Советская критика отнеслась к Слёзкину более сурово. Так, в статье с характерным названием «Не тем засеяли» Н. Изгоев упрекает его как автора в советской литературе стороннего, который «выявляет», «зарисовывает» людей «не только чужих, но враждебных нам, тех, кого мы упорно ломим, а родственные им писатели поддерживают, поднимают их моральную крепость, питают их уверенностью. Эти беллетристы гордятся ими:
– Ведь этакие, мол, крепкие люди. Огонь и воду и медные трубы проходят и живут, завоевывают жизнь»[201].
От такой критики Слёзкина не спасает даже конъюнктура: его рассказ «“Приятельская услуга” о том, как красный летчик, приезжавший на родину в Польшу, привозит оттуда с собой польский самолет и своего бывшего друга, офицера генерального штаба», по мнению Н. Изгоева, не удовлетворяет принципам советского интернационализма: «вполне советский, но он слишком патриотичен в узком смысле этого слова и халтурен. Это не художественная ценность»[202].
В середине 1920-х годов А. Лежнев в журнале «На посту» выдвигает императив – смотреть на Слёзкина не как на известного писателя, а как на «малого» литератора, чей новый роман «“Девушка с гор” остается таким же явлением малой литературы, каким был “Секрет полишинеля” (Повесть Слёзкина, 1913 г. – И. Б.). Надо сюда подойти с меньшей меркой. Тогда видишь, что роман не лишен достоинств»[203].

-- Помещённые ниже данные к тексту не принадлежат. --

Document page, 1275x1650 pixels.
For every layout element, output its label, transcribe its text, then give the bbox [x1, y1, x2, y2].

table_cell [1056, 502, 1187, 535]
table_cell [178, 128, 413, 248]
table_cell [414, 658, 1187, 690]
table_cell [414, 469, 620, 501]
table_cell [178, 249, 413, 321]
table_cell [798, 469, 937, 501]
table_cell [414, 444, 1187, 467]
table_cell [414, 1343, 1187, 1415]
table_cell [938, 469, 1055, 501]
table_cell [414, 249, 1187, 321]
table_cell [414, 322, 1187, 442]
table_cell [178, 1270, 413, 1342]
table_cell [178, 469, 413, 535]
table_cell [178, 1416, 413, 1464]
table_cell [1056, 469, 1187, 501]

Советские литературоведы более позднего времени с гордостью за объект своего исследования отмечали, что в романе «Столовая гора» у Слёзкина «поставлены и в какой-то степени решены проблемы интеллигенции и революции, художника и народа»[204] и именно в этом романе он выступил как автор, который первым «в советской литературе ярко рисует среду внутренней эмиграции, показывает ее обреченность»[205]. Напомню, что именно в «Столовой горе» прототипом внутреннего эмигранта, изображенного на грани политического доноса, Слёзкин сделал М.А. Булгакова, придав ему имя и отчество Алексей Васильевич, совпадающие с именем и отчеством главного героя романа «Белая гвардия». По всей вероятности, это и послужило причиной разлада в отношениях[206]. Как бы там ни было, Булгаков изобразил Слёзкина не только в виде завистника Ликоспастова в «Записках покойника» (факт более известный)[207], но еще раньше – в повести «Тайному другу» (1929).